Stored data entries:

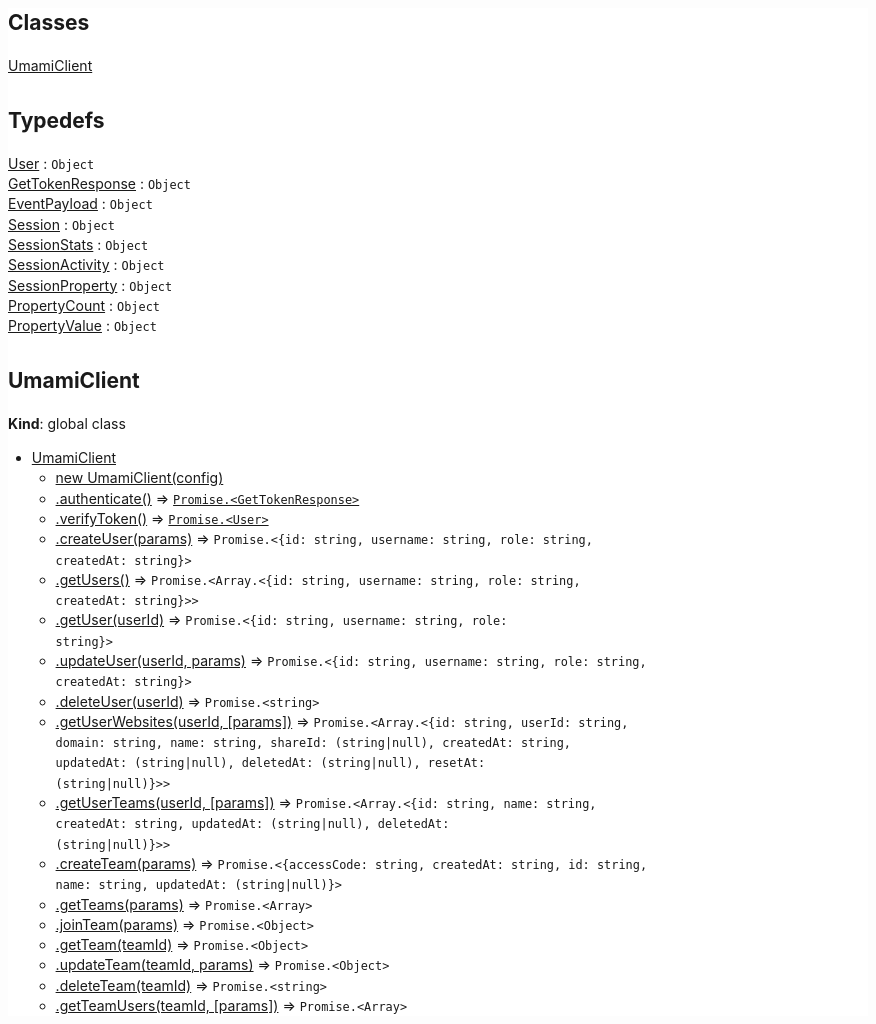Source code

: ## Classes

<dl>
<dt><a href="#UmamiClient">UmamiClient</a></dt>
<dd></dd>
</dl>

## Typedefs

<dl>
<dt><a href="#User">User</a> : <code>Object</code></dt>
<dd></dd>
<dt><a href="#GetTokenResponse">GetTokenResponse</a> : <code>Object</code></dt>
<dd></dd>
<dt><a href="#EventPayload">EventPayload</a> : <code>Object</code></dt>
<dd></dd>
<dt><a href="#Session">Session</a> : <code>Object</code></dt>
<dd></dd>
<dt><a href="#SessionStats">SessionStats</a> : <code>Object</code></dt>
<dd></dd>
<dt><a href="#SessionActivity">SessionActivity</a> : <code>Object</code></dt>
<dd></dd>
<dt><a href="#SessionProperty">SessionProperty</a> : <code>Object</code></dt>
<dd></dd>
<dt><a href="#PropertyCount">PropertyCount</a> : <code>Object</code></dt>
<dd></dd>
<dt><a href="#PropertyValue">PropertyValue</a> : <code>Object</code></dt>
<dd></dd>
</dl>

<a name="UmamiClient"></a>

## UmamiClient
**Kind**: global class

* [UmamiClient](#UmamiClient)
    * [new UmamiClient(config)](#new_UmamiClient_new)
    * [.authenticate()](#UmamiClient+authenticate) ⇒ [<code>Promise.&lt;GetTokenResponse&gt;</code>](#GetTokenResponse)
    * [.verifyToken()](#UmamiClient+verifyToken) ⇒ [<code>Promise.&lt;User&gt;</code>](#User)
    * [.createUser(params)](#UmamiClient+createUser) ⇒ <code>Promise.&lt;{id: string, username: string, role: string, createdAt: string}&gt;</code>
    * [.getUsers()](#UmamiClient+getUsers) ⇒ <code>Promise.&lt;Array.&lt;{id: string, username: string, role: string, createdAt: string}&gt;&gt;</code>
    * [.getUser(userId)](#UmamiClient+getUser) ⇒ <code>Promise.&lt;{id: string, username: string, role: string}&gt;</code>
    * [.updateUser(userId, params)](#UmamiClient+updateUser) ⇒ <code>Promise.&lt;{id: string, username: string, role: string, createdAt: string}&gt;</code>
    * [.deleteUser(userId)](#UmamiClient+deleteUser) ⇒ <code>Promise.&lt;string&gt;</code>
    * [.getUserWebsites(userId, [params])](#UmamiClient+getUserWebsites) ⇒ <code>Promise.&lt;Array.&lt;{id: string, userId: string, domain: string, name: string, shareId: (string\|null), createdAt: string, updatedAt: (string\|null), deletedAt: (string\|null), resetAt: (string\|null)}&gt;&gt;</code>
    * [.getUserTeams(userId, [params])](#UmamiClient+getUserTeams) ⇒ <code>Promise.&lt;Array.&lt;{id: string, name: string, createdAt: string, updatedAt: (string\|null), deletedAt: (string\|null)}&gt;&gt;</code>
    * [.createTeam(params)](#UmamiClient+createTeam) ⇒ <code>Promise.&lt;{accessCode: string, createdAt: string, id: string, name: string, updatedAt: (string\|null)}&gt;</code>
    * [.getTeams(params)](#UmamiClient+getTeams) ⇒ <code>Promise.&lt;Array&gt;</code>
    * [.joinTeam(params)](#UmamiClient+joinTeam) ⇒ <code>Promise.&lt;Object&gt;</code>
    * [.getTeam(teamId)](#UmamiClient+getTeam) ⇒ <code>Promise.&lt;Object&gt;</code>
    * [.updateTeam(teamId, params)](#UmamiClient+updateTeam) ⇒ <code>Promise.&lt;Object&gt;</code>
    * [.deleteTeam(teamId)](#UmamiClient+deleteTeam) ⇒ <code>Promise.&lt;string&gt;</code>
    * [.getTeamUsers(teamId, [params])](#UmamiClient+getTeamUsers) ⇒ <code>Promise.&lt;Array&gt;</code>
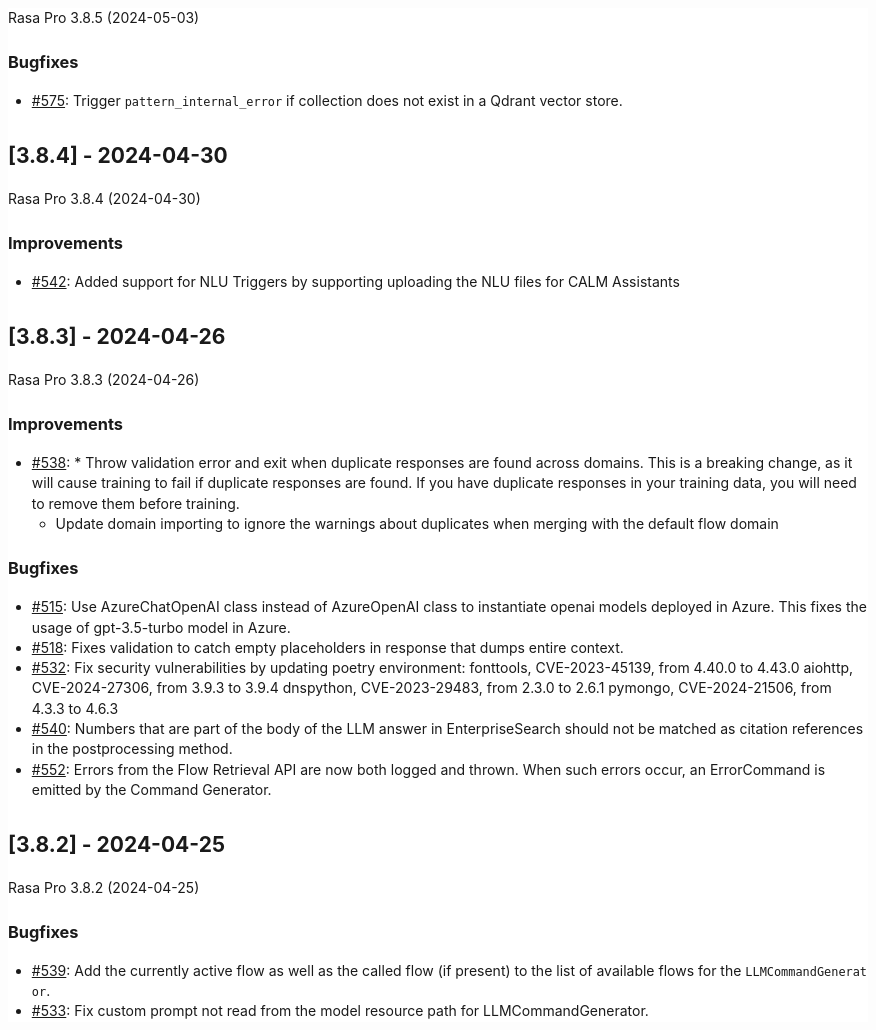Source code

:Rasa Pro 3.8.5 (2024-05-03)
### Bugfixes
- [#575](https://github.com/rasahq/rasa-private/issues/575): Trigger `pattern_internal_error` if collection does not exist in a Qdrant vector store.


## [3.8.4] - 2024-04-30

Rasa Pro 3.8.4 (2024-04-30)
### Improvements
- [#542](https://github.com/rasahq/rasa-private/issues/542): Added support for NLU Triggers by supporting uploading the NLU files for CALM Assistants


## [3.8.3] - 2024-04-26

Rasa Pro 3.8.3 (2024-04-26)
### Improvements
- [#538](https://github.com/rasahq/rasa-private/issues/538): * Throw validation error and exit when duplicate responses are found across domains. This is a breaking change, as it will cause training to fail if duplicate responses are found. If you have duplicate responses in your training data, you will need to remove them before training.
  * Update domain importing to ignore the warnings about duplicates when merging with the default flow domain

### Bugfixes
- [#515](https://github.com/rasahq/rasa-private/issues/515): Use AzureChatOpenAI class instead of AzureOpenAI class to instantiate openai models deployed in Azure. This fixes the usage of gpt-3.5-turbo model in Azure.
- [#518](https://github.com/rasahq/rasa-private/issues/518): Fixes validation to catch empty placeholders in response that dumps entire context.
- [#532](https://github.com/rasahq/rasa-private/issues/532): Fix security vulnerabilities by updating poetry environment:
  fonttools, CVE-2023-45139, from 4.40.0 to 4.43.0
  aiohttp, CVE-2024-27306, from 3.9.3 to 3.9.4
  dnspython, CVE-2023-29483, from 2.3.0 to 2.6.1
  pymongo, CVE-2024-21506, from 4.3.3 to 4.6.3
- [#540](https://github.com/rasahq/rasa-private/issues/540): Numbers that are part of the body of the LLM answer in EnterpriseSearch should not be matched as citation references in the postprocessing method.
- [#552](https://github.com/rasahq/rasa-private/issues/552): Errors from the Flow Retrieval API are now both logged and thrown. When such errors occur, an ErrorCommand is emitted by the Command Generator.


## [3.8.2] - 2024-04-25

Rasa Pro 3.8.2 (2024-04-25)
### Bugfixes
- [#539](https://github.com/rasahq/rasa-private/issues/539): Add the currently active flow as well as the called flow (if present) to the 
  list of available flows for the `LLMCommandGenerator`.
- [#533](https://github.com/rasahq/rasa-private/issues/533): Fix custom prompt not read from the model resource path for LLMCommandGenerator.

Exercise aim:
Reproduce every line of the entries above verbatim, leaving out the pictures.

Solution:
Source code

: ## Classes

<dl>
<dt><a href="#UmamiClient">UmamiClient</a></dt>
<dd></dd>
</dl>

## Typedefs

<dl>
<dt><a href="#User">User</a> : <code>Object</code></dt>
<dd></dd>
<dt><a href="#GetTokenResponse">GetTokenResponse</a> : <code>Object</code></dt>
<dd></dd>
<dt><a href="#EventPayload">EventPayload</a> : <code>Object</code></dt>
<dd></dd>
<dt><a href="#Session">Session</a> : <code>Object</code></dt>
<dd></dd>
<dt><a href="#SessionStats">SessionStats</a> : <code>Object</code></dt>
<dd></dd>
<dt><a href="#SessionActivity">SessionActivity</a> : <code>Object</code></dt>
<dd></dd>
<dt><a href="#SessionProperty">SessionProperty</a> : <code>Object</code></dt>
<dd></dd>
<dt><a href="#PropertyCount">PropertyCount</a> : <code>Object</code></dt>
<dd></dd>
<dt><a href="#PropertyValue">PropertyValue</a> : <code>Object</code></dt>
<dd></dd>
</dl>

<a name="UmamiClient"></a>

## UmamiClient
**Kind**: global class

* [UmamiClient](#UmamiClient)
    * [new UmamiClient(config)](#new_UmamiClient_new)
    * [.authenticate()](#UmamiClient+authenticate) ⇒ [<code>Promise.&lt;GetTokenResponse&gt;</code>](#GetTokenResponse)
    * [.verifyToken()](#UmamiClient+verifyToken) ⇒ [<code>Promise.&lt;User&gt;</code>](#User)
    * [.createUser(params)](#UmamiClient+createUser) ⇒ <code>Promise.&lt;{id: string, username: string, role: string, createdAt: string}&gt;</code>
    * [.getUsers()](#UmamiClient+getUsers) ⇒ <code>Promise.&lt;Array.&lt;{id: string, username: string, role: string, createdAt: string}&gt;&gt;</code>
    * [.getUser(userId)](#UmamiClient+getUser) ⇒ <code>Promise.&lt;{id: string, username: string, role: string}&gt;</code>
    * [.updateUser(userId, params)](#UmamiClient+updateUser) ⇒ <code>Promise.&lt;{id: string, username: string, role: string, createdAt: string}&gt;</code>
    * [.deleteUser(userId)](#UmamiClient+deleteUser) ⇒ <code>Promise.&lt;string&gt;</code>
    * [.getUserWebsites(userId, [params])](#UmamiClient+getUserWebsites) ⇒ <code>Promise.&lt;Array.&lt;{id: string, userId: string, domain: string, name: string, shareId: (string\|null), createdAt: string, updatedAt: (string\|null), deletedAt: (string\|null), resetAt: (string\|null)}&gt;&gt;</code>
    * [.getUserTeams(userId, [params])](#UmamiClient+getUserTeams) ⇒ <code>Promise.&lt;Array.&lt;{id: string, name: string, createdAt: string, updatedAt: (string\|null), deletedAt: (string\|null)}&gt;&gt;</code>
    * [.createTeam(params)](#UmamiClient+createTeam) ⇒ <code>Promise.&lt;{accessCode: string, createdAt: string, id: string, name: string, updatedAt: (string\|null)}&gt;</code>
    * [.getTeams(params)](#UmamiClient+getTeams) ⇒ <code>Promise.&lt;Array&gt;</code>
    * [.joinTeam(params)](#UmamiClient+joinTeam) ⇒ <code>Promise.&lt;Object&gt;</code>
    * [.getTeam(teamId)](#UmamiClient+getTeam) ⇒ <code>Promise.&lt;Object&gt;</code>
    * [.updateTeam(teamId, params)](#UmamiClient+updateTeam) ⇒ <code>Promise.&lt;Object&gt;</code>
    * [.deleteTeam(teamId)](#UmamiClient+deleteTeam) ⇒ <code>Promise.&lt;string&gt;</code>
    * [.getTeamUsers(teamId, [params])](#UmamiClient+getTeamUsers) ⇒ <code>Promise.&lt;Array&gt;</code>
Source code

:Rasa Pro 3.8.5 (2024-05-03)
### Bugfixes
- [#575](https://github.com/rasahq/rasa-private/issues/575): Trigger `pattern_internal_error` if collection does not exist in a Qdrant vector store.


## [3.8.4] - 2024-04-30

Rasa Pro 3.8.4 (2024-04-30)
### Improvements
- [#542](https://github.com/rasahq/rasa-private/issues/542): Added support for NLU Triggers by supporting uploading the NLU files for CALM Assistants


## [3.8.3] - 2024-04-26

Rasa Pro 3.8.3 (2024-04-26)
### Improvements
- [#538](https://github.com/rasahq/rasa-private/issues/538): * Throw validation error and exit when duplicate responses are found across domains. This is a breaking change, as it will cause training to fail if duplicate responses are found. If you have duplicate responses in your training data, you will need to remove them before training.
  * Update domain importing to ignore the warnings about duplicates when merging with the default flow domain

### Bugfixes
- [#515](https://github.com/rasahq/rasa-private/issues/515): Use AzureChatOpenAI class instead of AzureOpenAI class to instantiate openai models deployed in Azure. This fixes the usage of gpt-3.5-turbo model in Azure.
- [#518](https://github.com/rasahq/rasa-private/issues/518): Fixes validation to catch empty placeholders in response that dumps entire context.
- [#532](https://github.com/rasahq/rasa-private/issues/532): Fix security vulnerabilities by updating poetry environment:
  fonttools, CVE-2023-45139, from 4.40.0 to 4.43.0
  aiohttp, CVE-2024-27306, from 3.9.3 to 3.9.4
  dnspython, CVE-2023-29483, from 2.3.0 to 2.6.1
  pymongo, CVE-2024-21506, from 4.3.3 to 4.6.3
- [#540](https://github.com/rasahq/rasa-private/issues/540): Numbers that are part of the body of the LLM answer in EnterpriseSearch should not be matched as citation references in the postprocessing method.
- [#552](https://github.com/rasahq/rasa-private/issues/552): Errors from the Flow Retrieval API are now both logged and thrown. When such errors occur, an ErrorCommand is emitted by the Command Generator.


## [3.8.2] - 2024-04-25

Rasa Pro 3.8.2 (2024-04-25)
### Bugfixes
- [#539](https://github.com/rasahq/rasa-private/issues/539): Add the currently active flow as well as the called flow (if present) to the 
  list of available flows for the `LLMCommandGenerator`.
- [#533](https://github.com/rasahq/rasa-private/issues/533): Fix custom prompt not read from the model resource path for LLMCommandGenerator.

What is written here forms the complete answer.